Could home prices fall further? Yes they could. The home-inventory overhang is still quite large and credit availability remains poor. Home prices are unlikely to bloom in earnest for quite some time. …

Arguably, the bigger risk is rising interest rates, which could erode affordability and snuff out this buying opportunity.

Will rising interest rates cause house prices to crash? If interest rates go on a sustained rise, financing home purchases will become more expensive. That is the math. The real question then is whether or not these rising interest rates are compensated for by rising wages. If wages rise as fast as interest rates do, then borrowers will still be able to finance large sums, and house prices can remain stable or even rise. However, if wages do not rise as interest rates go up, then loan balances will decline, and house prices will fall again. Given the choice between inflation and falling house prices, which do you think Bernanke or a future central banker will chose? After the all-out effort they have made to prop up house prices over the last several years, I suspect they will chose inflation, a devalued currency, and steady house prices over a strong currency and falling house prices.

… Mr. Lascelles is the chief economist at money-management firm RBC Global Asset Management Inc. He can be reached at reports@wsj.com.

No: The Fall Isn’t Over

By A. Gary Shilling

Don’t buy your first house now unless you’re willing to lose 20% of its market value in the next several years. Maybe more.

It will take a 22% drop to return median single-family house prices to the trend identified by Robert Shiller of Yale University that stretches back to the 1890s and prevailed until the housing bubble began. (It adjusts for inflation and the tendency of houses to get bigger over time.) And corrections usually overshoot on the downside just as bubbles do on the upside.

This is a compelling argument. No trendline can be drawn which supports such high inflation-adjusted house prices. I explored this issue in depth in the post Real house prices will take 90 years to reach the peak absent another housing bubble.

There is only one reason house prices may bottom at such a high nominal price level. Interest rates declined from 6.5% in 2006 to 3.8% today. That’s an over 40% decline in borrowing costs. This may cause house prices to stabilize at current price points, but over the long term, such low interest rates will create inflation, and in inflation-adjusted terms, prices will revert to the long-term trend, but at today’s higher nominal price.

In short, low interest rates will prevent the 20% decline in aggregate pricing Mr. Shilling believes is coming.

The problem is excess inventories. They are the mortal enemy of prices, and we’ve calculated an excess of two million housing units, over and above normal working levels of inventories of new and existing homes. That is huge, considering that before the housing market collapsed, about 1.5 million new homes were being built annually, a figure that shrank to 568,000 in February. At current rates of housing starts and household formation, it will take four years to work off the excess inventory, plenty of time for those surplus houses to drag down prices.

> **Dataset content**
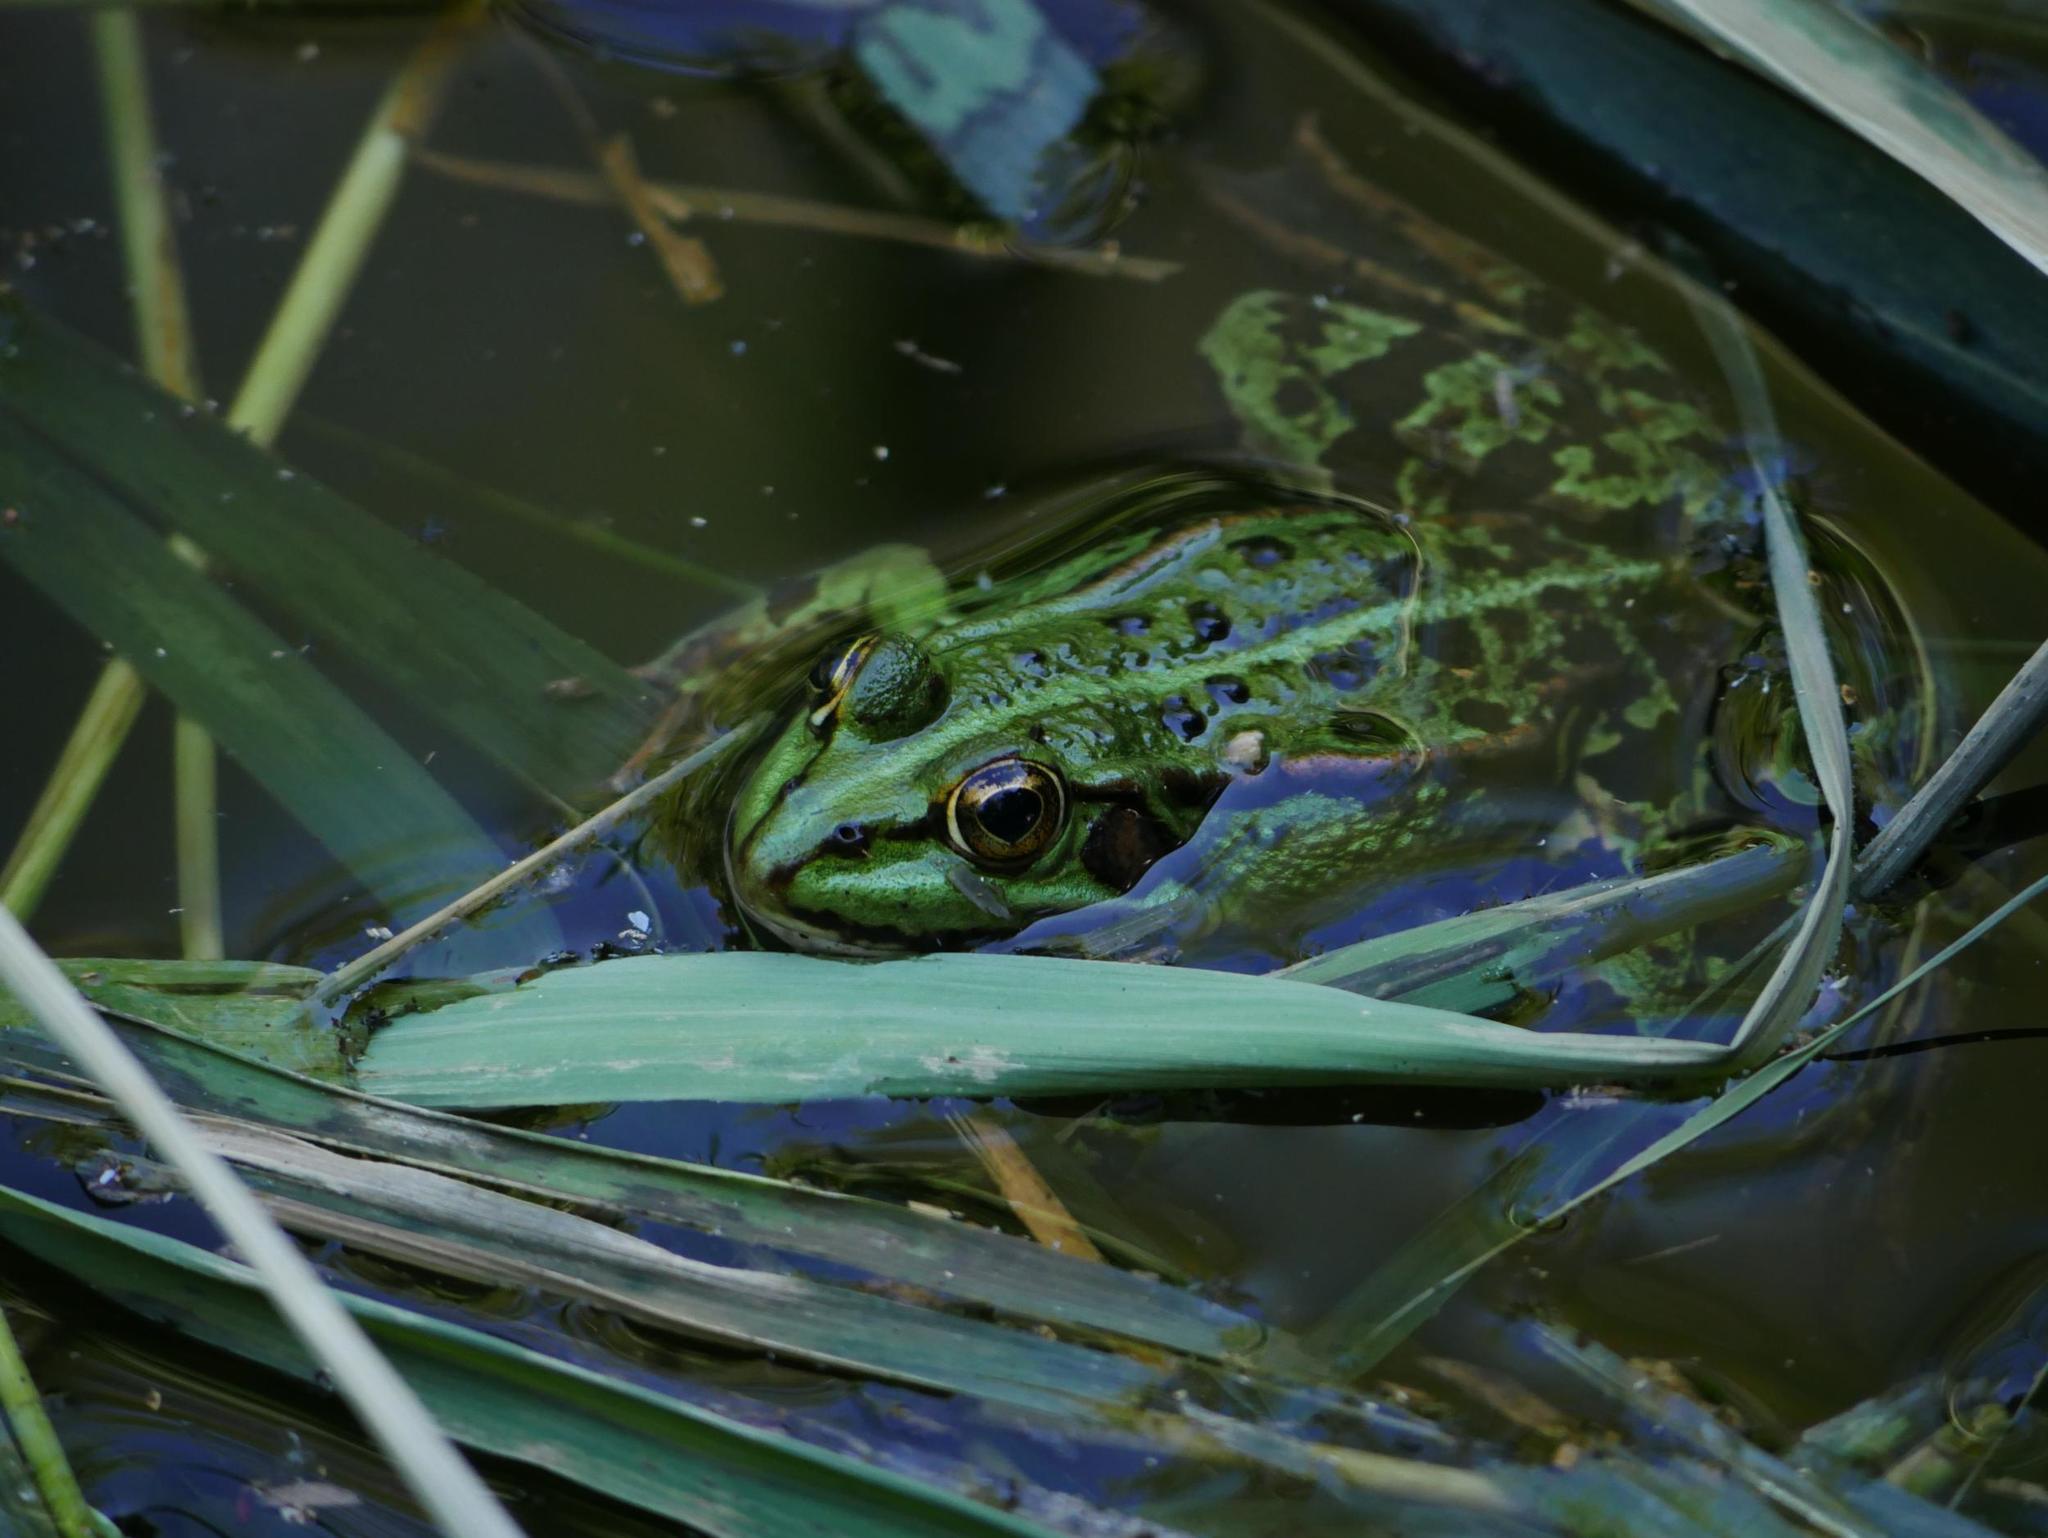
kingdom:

> **The tasks**
1. In the house-price passage, what size drop would return median single-family house prices to the long-term trend identified by Robert Shiller?
2. Carry on the house-price passage from its last sentence.
The listing plays no part here.

> **The answers**
1. A 22% drop.

2.
Excess inventories, of course, were spawned by the earlier housing boom, which was driven by a host of factors—including low interest rates, almost nonexistent lending standards and government attempts to put even those who couldn’t afford chicken coops into four-bedroom houses. But most of all, the housing bubble was driven by the conviction that home prices never fall—they hadn’t on a nationwide basis since the 1930s—so any bad purchase would eventually be reversed.

As such, the homeownership rate expanded to 69.3% by late 2004, from the earlier norm of 64%. But now, homeownership has retreated to 66% as foreclosures mount, lending standards stay tight and many worry about their jobs and/or the responsibilities of homeownership. Everyone knows that house prices can and do fall.

Every point he makes above is accurate, and those will make for substantial market headwinds.

Pushing Up Inventories

The optimists will tell you that home inventories have stabilized, but their thinking is flawed.

The recent decline in MLS inventories of REO are completely artificial manipulations caused by lenders witholding inventory.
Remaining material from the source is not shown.